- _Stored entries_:
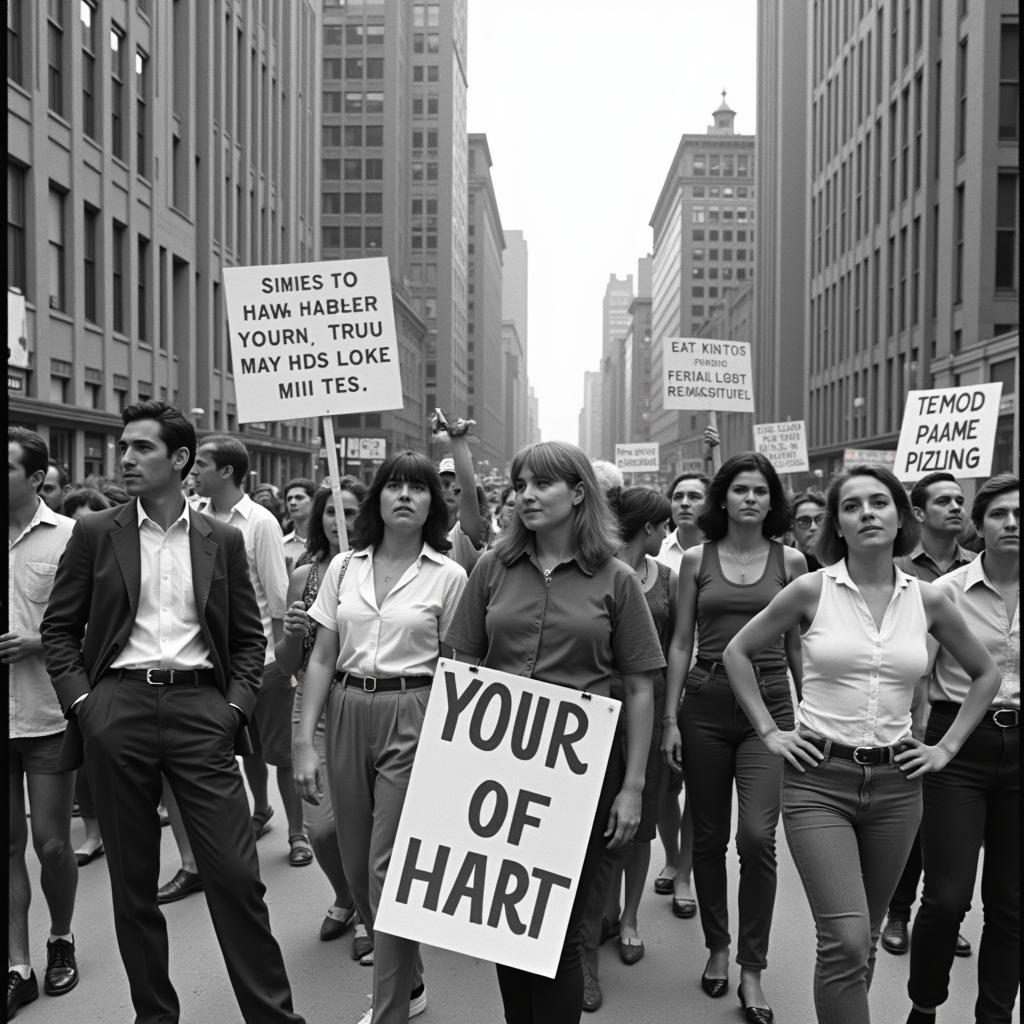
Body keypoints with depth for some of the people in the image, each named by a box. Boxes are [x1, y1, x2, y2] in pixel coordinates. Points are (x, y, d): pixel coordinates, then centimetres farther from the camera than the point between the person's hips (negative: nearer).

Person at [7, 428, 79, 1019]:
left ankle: (62, 940, 30)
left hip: (47, 717, -3)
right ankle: (19, 966, 20)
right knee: (9, 844, 9)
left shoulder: (70, 537, -7)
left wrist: (35, 645, -16)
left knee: (51, 842, 7)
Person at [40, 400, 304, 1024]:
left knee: (237, 876, -1)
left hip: (200, 706, 0)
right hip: (117, 706, 1)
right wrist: (80, 701, -4)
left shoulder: (222, 541, 6)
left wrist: (235, 705, -3)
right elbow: (59, 628, 8)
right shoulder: (95, 534, 5)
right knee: (132, 880, 11)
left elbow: (250, 636, 9)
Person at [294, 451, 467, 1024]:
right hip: (346, 713, 4)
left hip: (412, 718, -4)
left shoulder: (448, 577, -3)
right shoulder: (344, 568, 5)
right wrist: (305, 742, 1)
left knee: (388, 868, -4)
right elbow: (321, 660, 6)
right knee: (358, 866, 13)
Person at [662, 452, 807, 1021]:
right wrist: (670, 719, 1)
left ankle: (753, 969, 4)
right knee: (708, 837, 10)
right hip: (705, 702, 1)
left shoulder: (790, 561, 4)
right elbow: (681, 643, 6)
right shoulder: (696, 559, 4)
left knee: (757, 836, -11)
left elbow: (797, 646, 9)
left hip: (768, 702, -1)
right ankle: (718, 947, 29)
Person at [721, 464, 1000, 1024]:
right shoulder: (812, 589, -5)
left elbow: (986, 674, 17)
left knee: (865, 936, 14)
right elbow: (737, 652, 5)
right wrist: (769, 731, 1)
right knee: (846, 939, -14)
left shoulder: (926, 600, 2)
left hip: (896, 782, 3)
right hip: (819, 777, -3)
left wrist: (947, 746, 9)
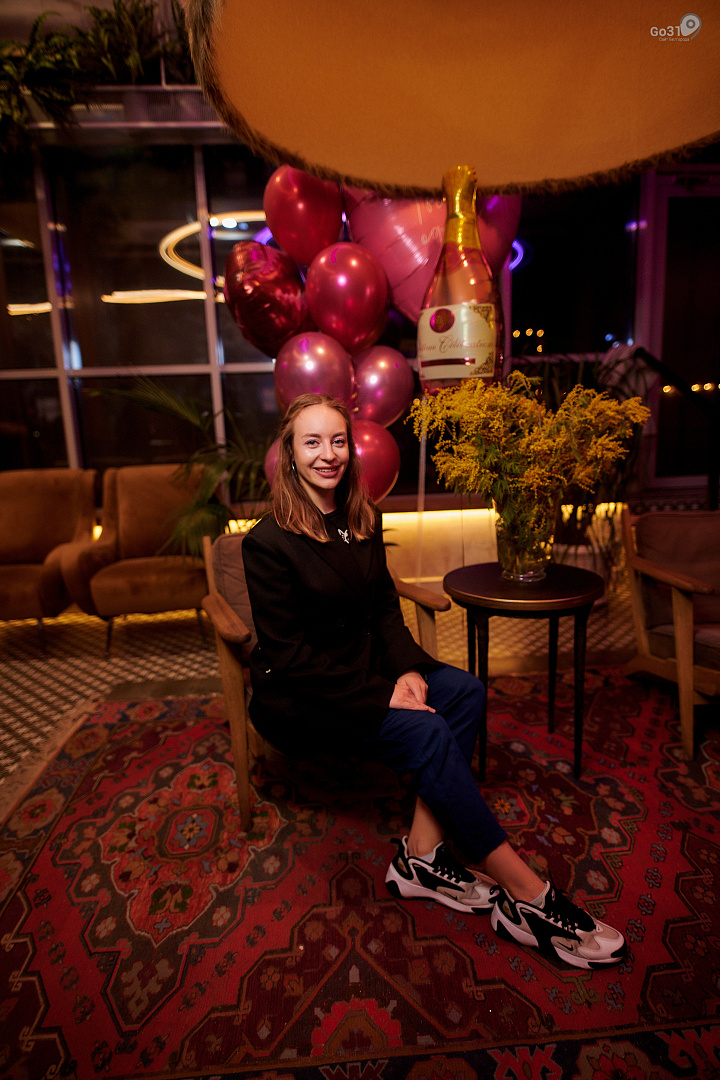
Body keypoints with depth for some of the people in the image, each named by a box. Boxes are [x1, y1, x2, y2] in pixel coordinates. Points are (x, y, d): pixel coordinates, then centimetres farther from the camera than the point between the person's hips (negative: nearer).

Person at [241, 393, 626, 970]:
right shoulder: (268, 542, -16)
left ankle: (422, 855, -12)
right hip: (296, 696, -7)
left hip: (364, 670, 7)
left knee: (464, 689, -14)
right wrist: (380, 696, -23)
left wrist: (408, 669, -12)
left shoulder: (363, 520, 5)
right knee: (426, 733, -25)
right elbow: (289, 654, -18)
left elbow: (385, 609, 7)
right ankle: (526, 893, -13)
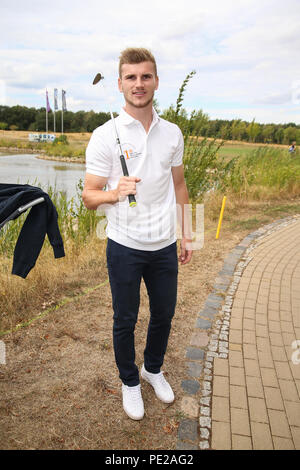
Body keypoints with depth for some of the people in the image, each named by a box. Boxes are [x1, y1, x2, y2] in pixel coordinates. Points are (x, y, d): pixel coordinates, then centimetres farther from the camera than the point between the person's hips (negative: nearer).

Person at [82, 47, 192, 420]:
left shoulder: (172, 133, 4)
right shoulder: (105, 136, -9)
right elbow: (89, 196, -8)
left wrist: (186, 235, 11)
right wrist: (115, 193, -30)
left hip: (165, 246, 4)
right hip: (125, 247, -3)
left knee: (164, 313, 17)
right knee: (125, 319, 12)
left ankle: (153, 368, 45)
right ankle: (129, 381, 38)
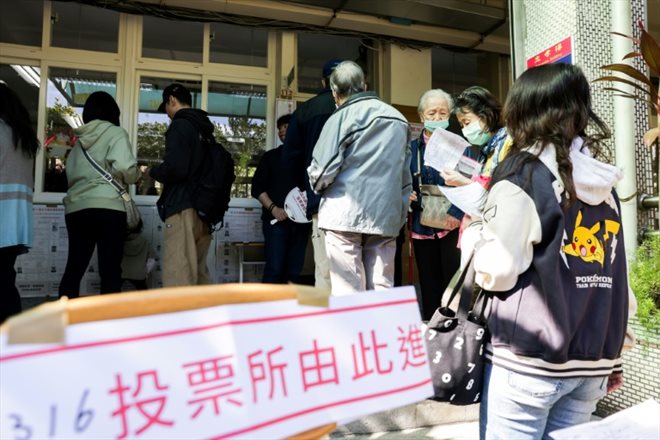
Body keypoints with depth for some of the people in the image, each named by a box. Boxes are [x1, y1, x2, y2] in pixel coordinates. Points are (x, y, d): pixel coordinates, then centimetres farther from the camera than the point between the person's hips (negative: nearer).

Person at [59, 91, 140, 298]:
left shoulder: (81, 139, 19)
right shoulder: (115, 133, 0)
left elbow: (70, 172, 16)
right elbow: (124, 168, -15)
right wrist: (136, 175, 4)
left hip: (75, 208, 7)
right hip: (106, 207, -6)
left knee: (74, 268, 13)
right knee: (110, 271, -2)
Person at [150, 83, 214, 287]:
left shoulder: (180, 125, -6)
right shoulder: (203, 129, 19)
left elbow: (175, 167, -19)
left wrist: (153, 172, 0)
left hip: (183, 210, -9)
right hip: (203, 210, 9)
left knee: (177, 278, -9)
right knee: (198, 275, 12)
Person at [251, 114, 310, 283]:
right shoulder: (271, 156, 12)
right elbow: (257, 187, 5)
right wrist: (273, 208, -11)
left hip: (300, 220, 2)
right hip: (276, 219, -2)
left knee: (293, 270, 3)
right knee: (275, 268, -12)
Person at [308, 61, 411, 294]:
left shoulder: (342, 117, -3)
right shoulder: (398, 119, 15)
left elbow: (322, 171, -9)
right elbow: (406, 176, 17)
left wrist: (318, 186, 12)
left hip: (345, 215, -5)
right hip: (387, 216, 5)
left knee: (348, 293, 0)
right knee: (382, 291, 8)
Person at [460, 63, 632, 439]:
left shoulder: (522, 171, -10)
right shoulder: (604, 182, 8)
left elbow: (497, 272, -14)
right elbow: (618, 278, 10)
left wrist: (473, 231, 5)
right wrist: (612, 357, 18)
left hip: (530, 358, -6)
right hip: (594, 361, 6)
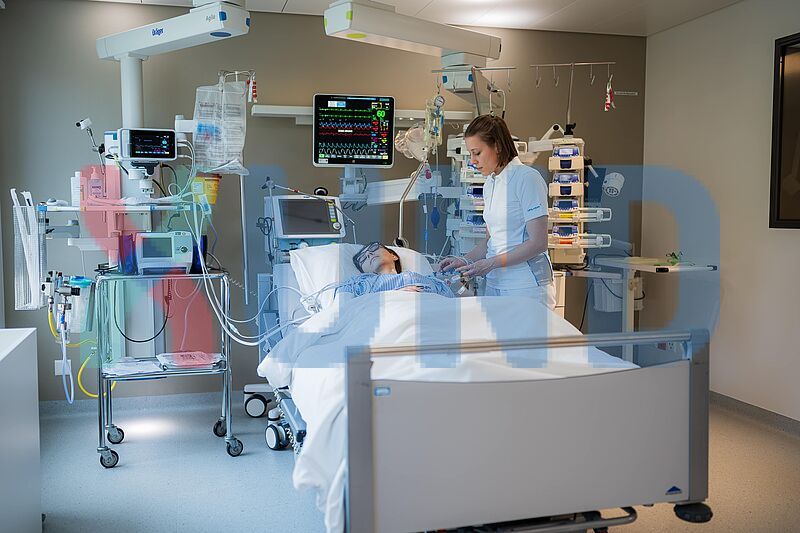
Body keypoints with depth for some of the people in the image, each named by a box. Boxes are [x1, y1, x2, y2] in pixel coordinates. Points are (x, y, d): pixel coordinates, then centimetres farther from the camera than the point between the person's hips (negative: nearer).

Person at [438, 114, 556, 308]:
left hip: (527, 286, -7)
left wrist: (491, 263, -17)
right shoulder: (490, 184, 14)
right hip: (495, 283, 7)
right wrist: (465, 261, 2)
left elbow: (538, 243, -15)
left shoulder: (527, 178, -11)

- _EXERCISE OBJECTIVE_: Rewrite the entries starting at the line containing "right ankle: (718, 947, 29)" and ending at the line containing "right ankle: (526, 893, -13)", with "knee" replaced by "kneecap" and everything else unchanged. Leave the pictures out of your answer.

- _OUTPUT BELOW_:
right ankle: (718, 947, 29)
Person at [721, 464, 1000, 1024]:
right shoulder: (812, 589, -5)
left elbow: (986, 674, 17)
left kneecap: (865, 936, 14)
right elbow: (737, 652, 5)
right wrist: (769, 731, 1)
right kneecap: (846, 939, -14)
left shoulder: (926, 600, 2)
left hip: (896, 782, 3)
right hip: (819, 777, -3)
left wrist: (947, 746, 9)
Body keypoints with depth for some of the people in the image, each named by a box. Boxes are [x1, y1, x2, y2] in pixel coordinates. Points are (x, y, d): pixel coordinates, then centimetres farther from the camera than the point between the person's hips (negative: nearer).

Person at [241, 393, 626, 970]:
right shoulder: (268, 542, -16)
left ankle: (422, 855, -12)
right hip: (296, 696, -7)
left hip: (364, 670, 7)
left kneecap: (464, 689, -14)
right wrist: (380, 696, -23)
left wrist: (408, 669, -12)
left shoulder: (363, 520, 5)
right kneecap: (426, 733, -25)
right elbow: (289, 654, -18)
left elbow: (385, 609, 7)
right ankle: (526, 893, -13)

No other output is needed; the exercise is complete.